Милые, славные англичане!
В Сибири против большевиков боролись силы адмирала Колчака. Их, как нам говорили, поддерживали американцы и японцы.
Милые, славные американцы и японцы!
На юге к широкому контрнаступлению готовилась Добровольческая армия генерала Деникина, который пользовался поддержкой англичан и французов.
Милые, славные англичане и французы!
Мы были уверены, что большевики потерпят позорные поражения на всех фронтах. Иначе и быть не могло.
Я сам делал подобного рода пророчества в насыщенных высоким эмигрантским патриотизмом стихах. Большинство моих стихотворений начиналось восклицанием «О, Русь!» Эмигрантские дамы, читая их, смахивали слезу.
Строить новую жизнь в чужих местах было очень трудно. Наше воспитание в России нисколько не подготовило нас к полной лишений нищенской жизни, которую нам пришлось влачить в чужих краях.
Но мы испытания выдержали.
Не успели мы порядком обосноваться в новых местах, как мы стали устраивать благотворительные вечера. Мы сами дико нуждались в помощи, но это нисколько не мешало нам устраивать литературно-художественные и музыкально-вокальные вечера в пользу каких-то инвалидов русско-японской войны и жертв красного террора.
Квартиры наши были, в большинстве случаев, чердачные и обычно нетопленные. Поэтому мы любили сходиться группами на чьей-либо квартире и там коллективно обедать или ужинать.

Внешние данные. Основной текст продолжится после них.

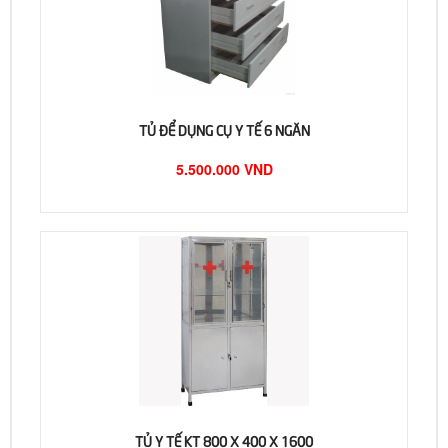
TỦ ĐỂ DỤNG CỤ Y TẾ 6 NGĂN
5.500.000 VND
TỦ Y TẾ KT 800 X 400 X 1600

Хозяйкам это даже нравилось. Каждый из гостей приносил с собой что-нибудь съедобное. От избытка чувств и от холода мы быстро напивались, не успев приложиться к продовольствию. У хозяек, таким образом, оставался изрядный запасец на несколько дней. А от скопления людей в нетопленной квартире становилось теплее.
Мы проводили время в спорах о России.
А месяцы шли один за другим. И когда наступил конец двадцатого года, мы увидели, что это также был конец наших надежд.
На смену чаяниям пришло отчаяние.
И мы поняли, как велика трагедия эмигранта.
Всякого эмигранта.
Ему закрыты все пути назад. Он не может вернуться даже к разбитому корыту.
На эмигранстком языке «интимным» называется вечер, на котором присутствуют главным образом его участники и их родственники. Для того, чтобы обеспечить вечеру интимную атмосферу, его устроители снимают помещение на сорок-пятьдесят человек и приглашают тридцать-сорок исполнителей.
Поэт читает свои новейшие произведения, озаглавленные «Петербургский цикл» и написанные им летом предыдущего года, в бытность его в русском пансионе «Ростов-на-Дону». В Петербурге же поэт никогда в жизни не был.
Беллетрист читает длинные отрывки из своей трилогии о русской революции. Названа трилогия «Хождение по мукомольным районам». По утверждению беллетриста, Алексей Толстой украл у него тему для своего романа «Хождение по мукам».
Пианистка играет вещи Скрябина и Рахманинова. Лица, заслуживающие полного доверия, сказали мне, что между эмигрантскими пианистами существует секретный пакт, в силу которого каждый из них обязан исполнять на интимных вечерах только вещи Скрябина и Рахманинова — и при том одни и те же вещи.
Певица исполняет два цыганских романса, одну оперную арию, одну народную песню. Певец исполняет две народные песни, одну оперную арию и один цыганский романс. На бис певица исполняет «На последнюю пятерку», которую полагается петь мужчине, а певец — «И кто его знает…», которую полагается петь женщине.
Это придает вечеру особую интимность.
Собирается русская публика с опозданием приблизительно на час.
Так было, так будет.
Если вечер назначен на восемь часов, публика начнет собираться в девять. Если вечер назначен на половину девятого, публика начнет собираться в половине десятого. Чтобы начать какой-нибудь вечер ровно в восемь часов, его следовало бы назначить на половину седьмого или, в крайнем случае, на семь.
За полчаса до начала в зале сидят три человека: жена поэта, муж пианистки и пожилой господин, поссорившийся с женой и сбежавший из дома.
Устроители вечера обводят трех гостей недружелюбным взором и начинают между собой перешептываться: неужели больше никто не придет, и вечер получится чересчур уж интимным?
Время бежит.
Пианистка начинает перебирать астральные клавиши на ручке кресла. Поэт вступает в оживленную беседу с беллетристом, который презрительно кривит рот: ну, что, мол, этот верзила понимает в литературе. Певица делает вид, что вот-вот сорвется с места и умчится в неизвестную даль, но все же благоразумно сохраняет свое сидячее положение. Певец вынимает из кармана блокнот и начинает делать в нем какие-то исчисления: послезавтра — последний срок для его квартирной платы.